What biotechnological innovation should we not miss in January? Permeable pavements capable of capturing pollutants and contaminants from tire abrasion…
More than 1.5 million tons of particles from tire wear are emitted each year in the United States alone. These particles account for nearly 30% of microplastics released into the environment, and represent 5 to 10% of all those found in the world’s oceans.
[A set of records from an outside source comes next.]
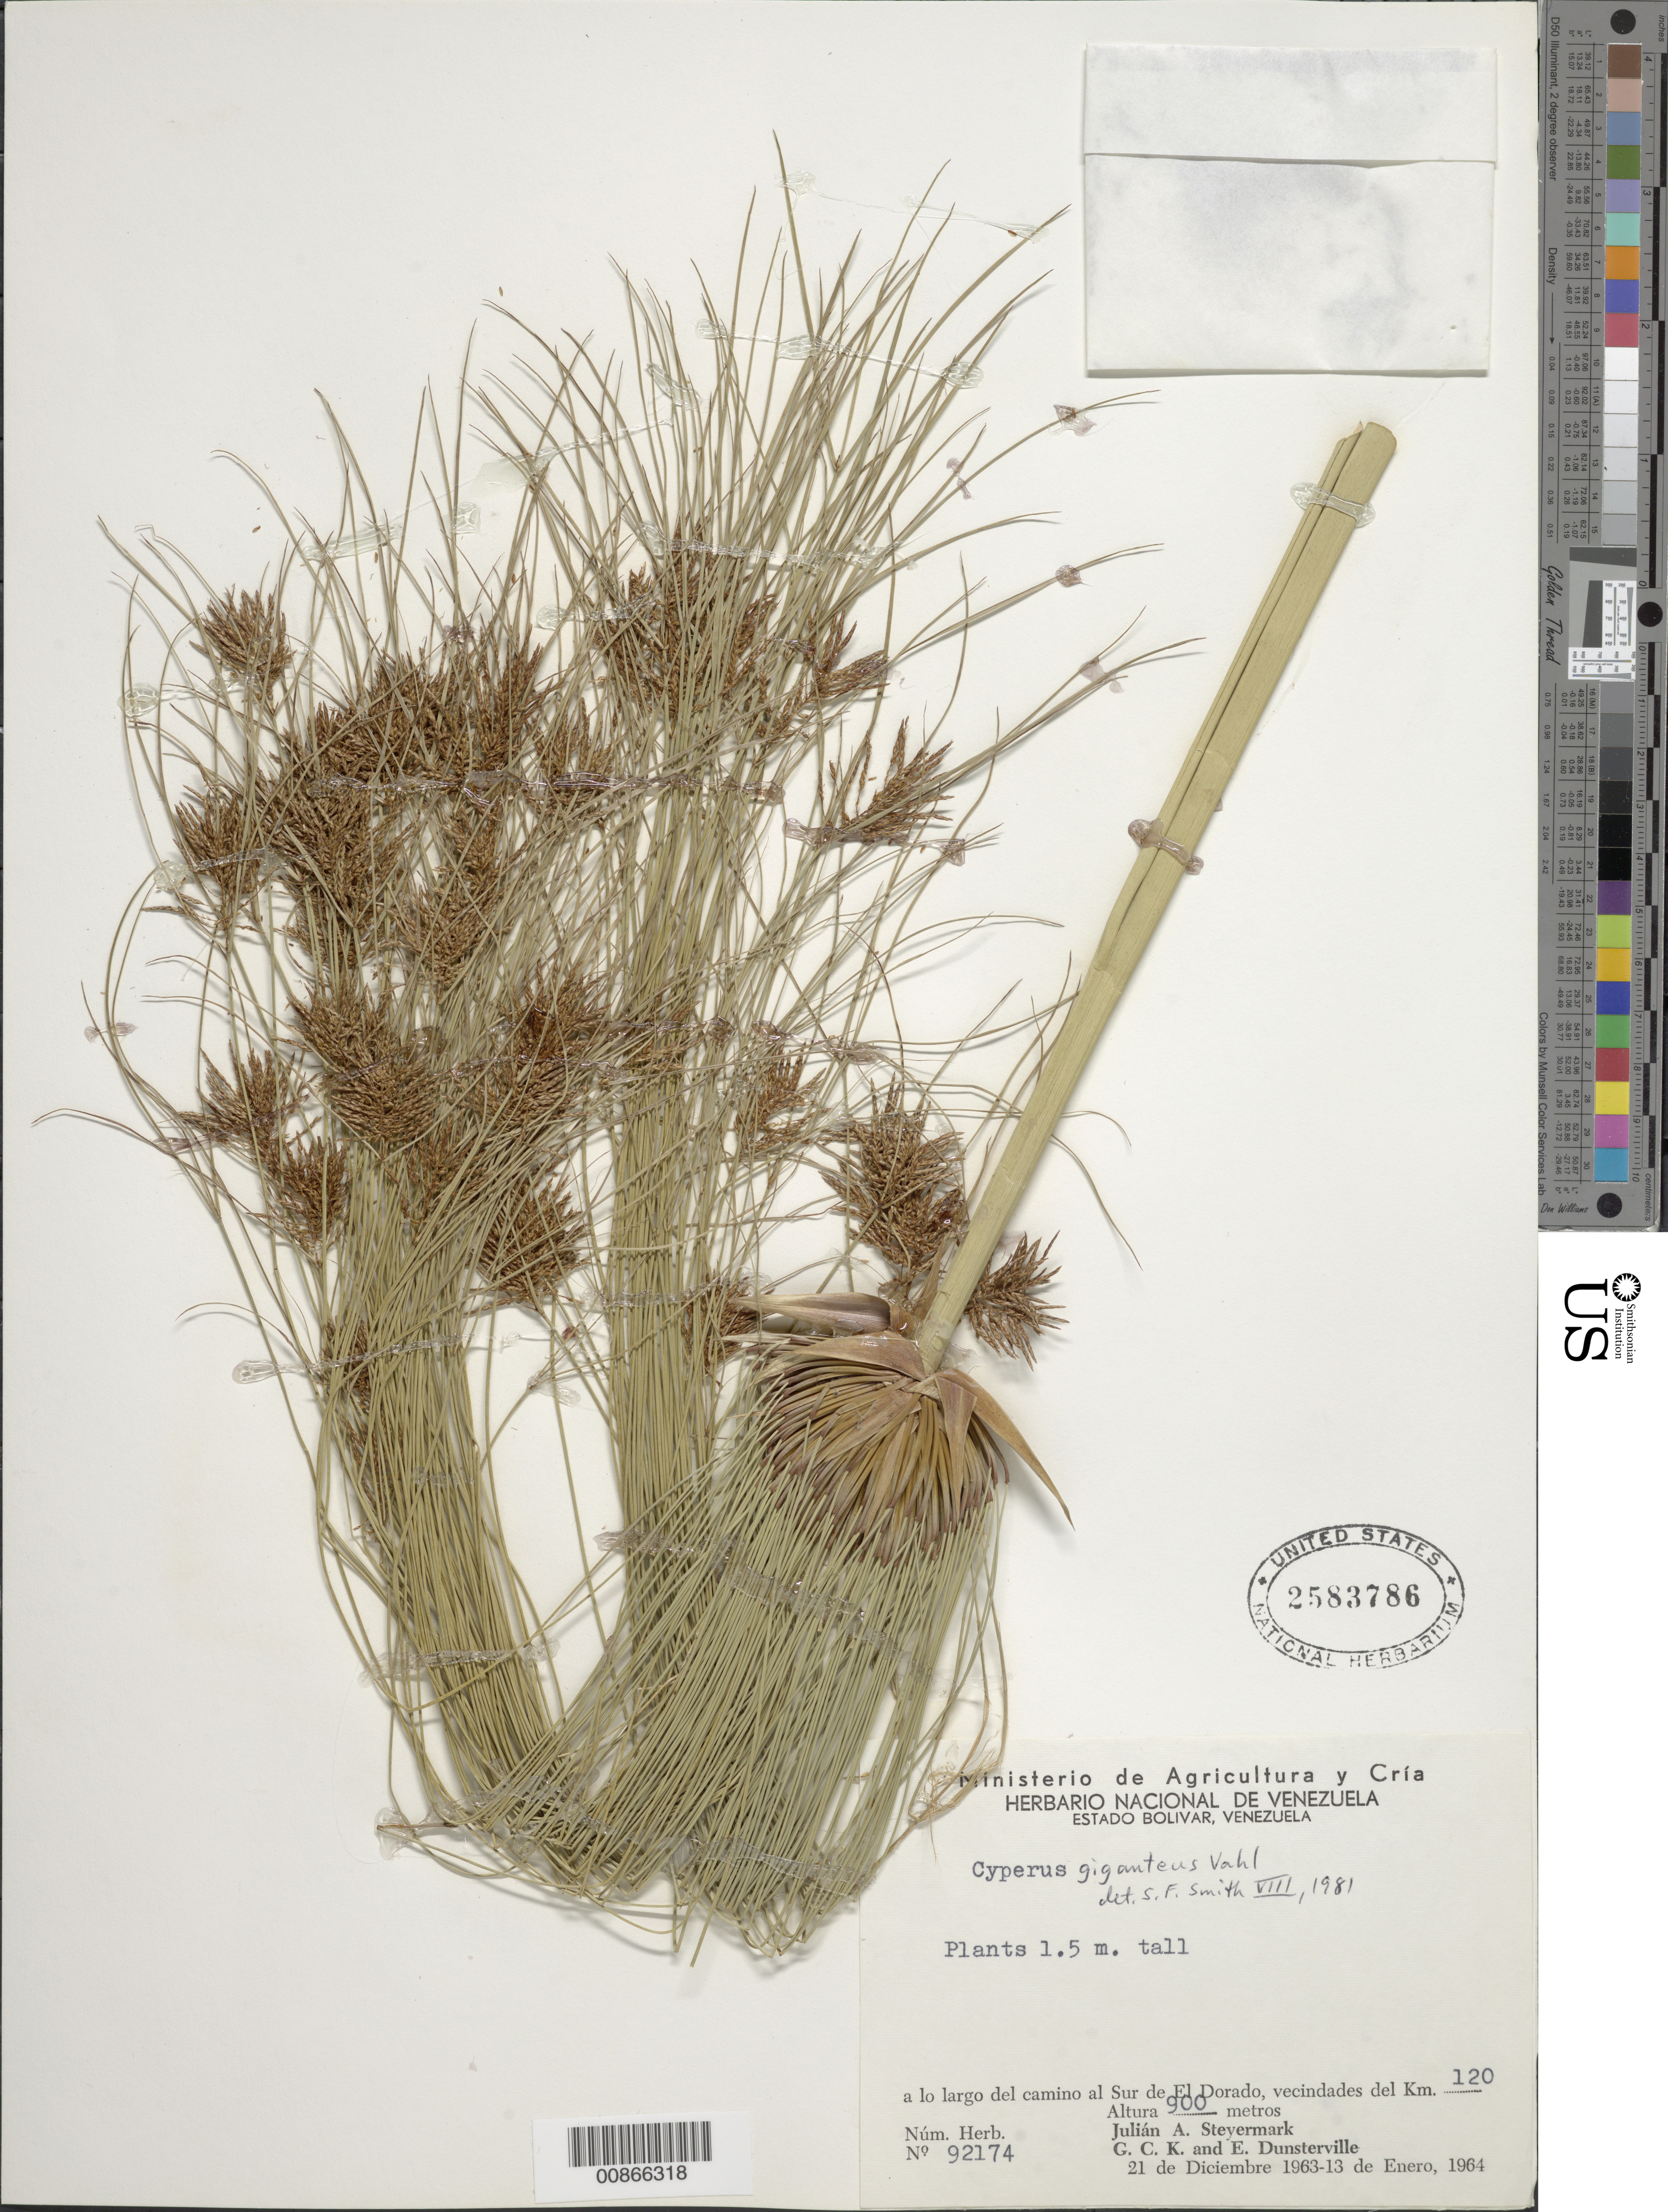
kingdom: Plantae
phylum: Tracheophyta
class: Liliopsida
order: Poales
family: Cyperaceae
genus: Cyperus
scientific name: Cyperus giganteus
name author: Vahl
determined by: Smith, Stephen F., (US), NMNH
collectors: J. Steyermark, G. C. K. Dunsterville & E. Dunsterville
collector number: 92174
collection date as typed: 21-Dec-63 to 13-Jan-64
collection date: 1963-12-21/1964-01-13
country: Venezuela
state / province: Bolívar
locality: El Dorado, km 120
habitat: Along road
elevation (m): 900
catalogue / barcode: US 2583786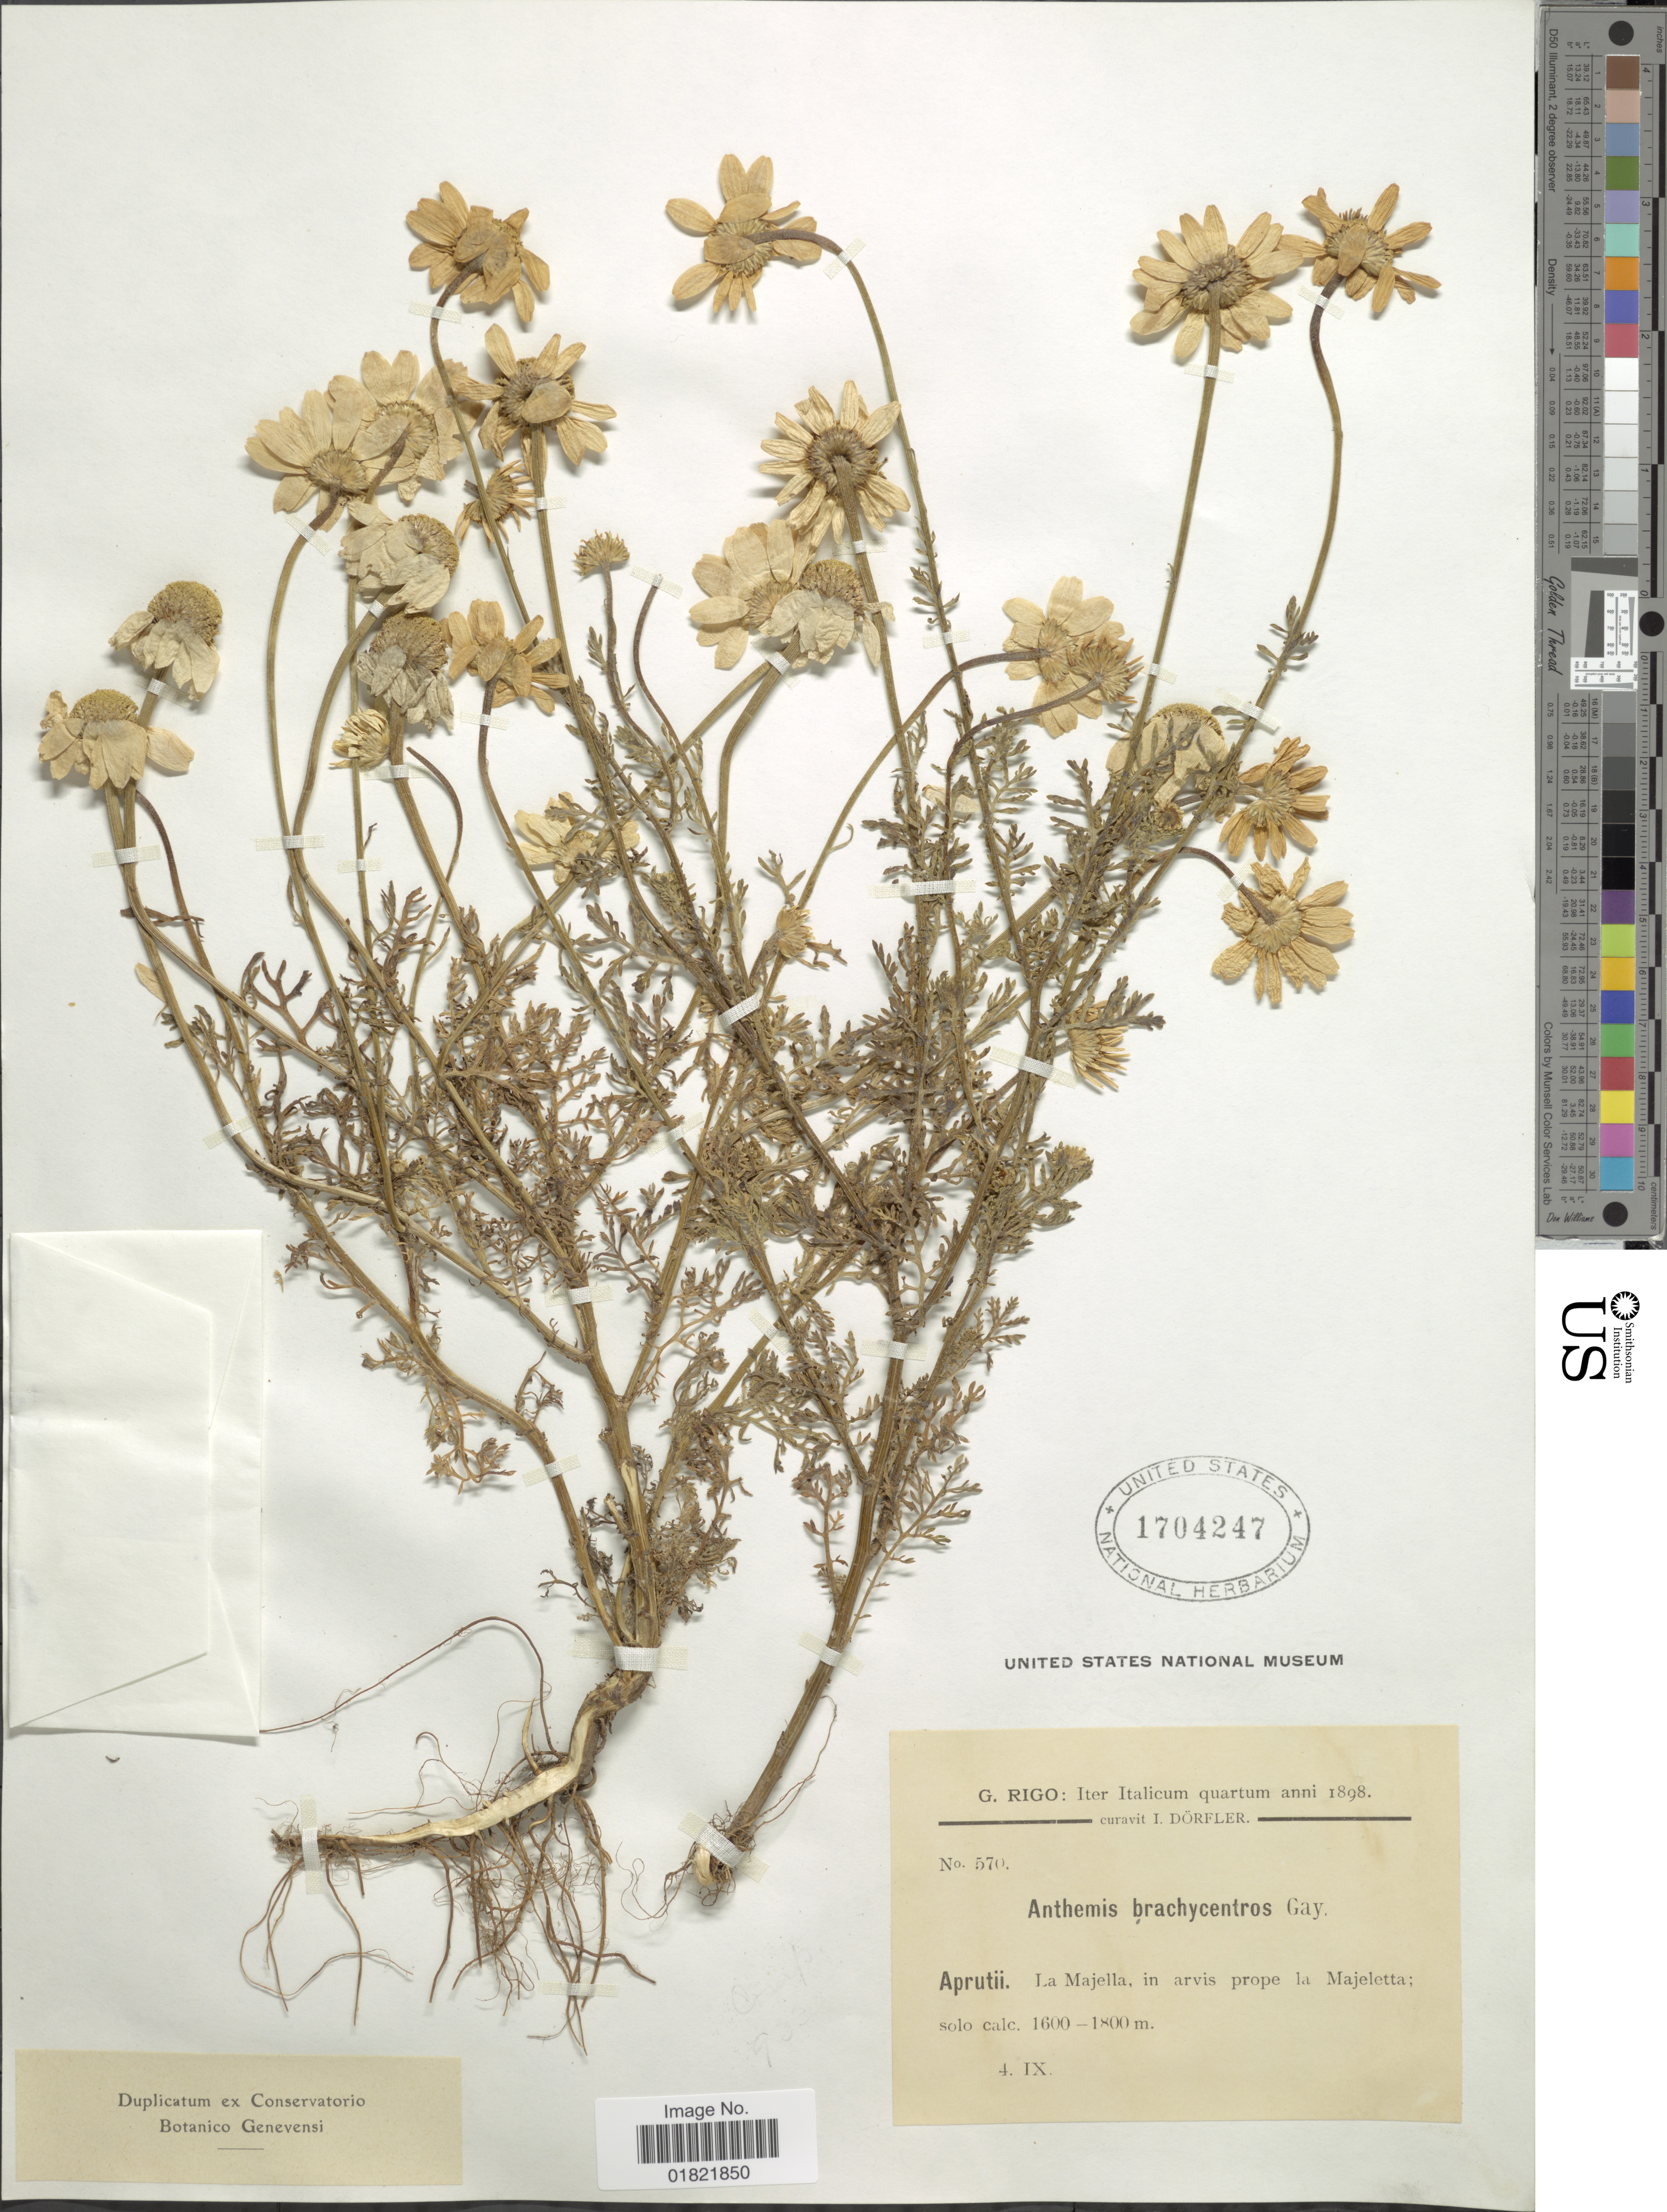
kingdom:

After accumulating on roads and parking lots, they are transported to aquatic ecosystems by rainwater. However, beyond plastic pollution, some of these particles are extremely toxic to local wildlife. Thus, the anti-ozonant 6PPD, which delays the degradation rubber tires, transforms into 6PPD-quinone (or 6PPDQ) under the effect of ozone or sunlight. This chemical is fatal for coho salmon (Oncorynchus kisutch), and particularly for future broodstock. Faced with environmental danger, Chelsea Mitchell and Anand Jayakaran, both members of Washington State University in Pullman (United States), sought an effective way to remove these pollutants from the environment before they reach urban rivers…
Permeable pavements to the rescue of coho salmon
Impervious pavements form a real avenue for contaminants from car tires. What if we made them permeable? This is the idea put forward by the two researchers based in Pullman. Their permeable pavement consists of a porous top layer, with connected void spaces to let water infiltrate, laid on a layer of gravel, itself overlooking an underground drain capable of capturing the effluent. During the experiments carried out at IDEA (Industrial Design Engineering and Art) High School in Tacoma, the scientists were able to test their system designed from concrete and asphalt, with and without hardened carbon fibers, the latter aiming to improve the resistance of the whole, weakened by the porosity of the material.
After their tests carried out between August 23 and 25, 2021, Chelsea Mitchell and Anand Jayarakan were able to analyze the results… and rejoice! Their permeable pavement retained more than 96% of the mass of particles from tires, and between 14 and 100% of their soluble chemicals. As for 6PPDQ, they observed an average reduction in its mass of 68%. The conclusion, presented on January 15, 2024 in the journal Science of The Total Environment, suggests that the invention of the two researchers could provide a type of green infrastructure for the rainwater treatment. Especially since the carbon fibers played their reinforcing role perfectly! A promising first step towards deployment on high-traffic roads, where the environmental risk is greatest.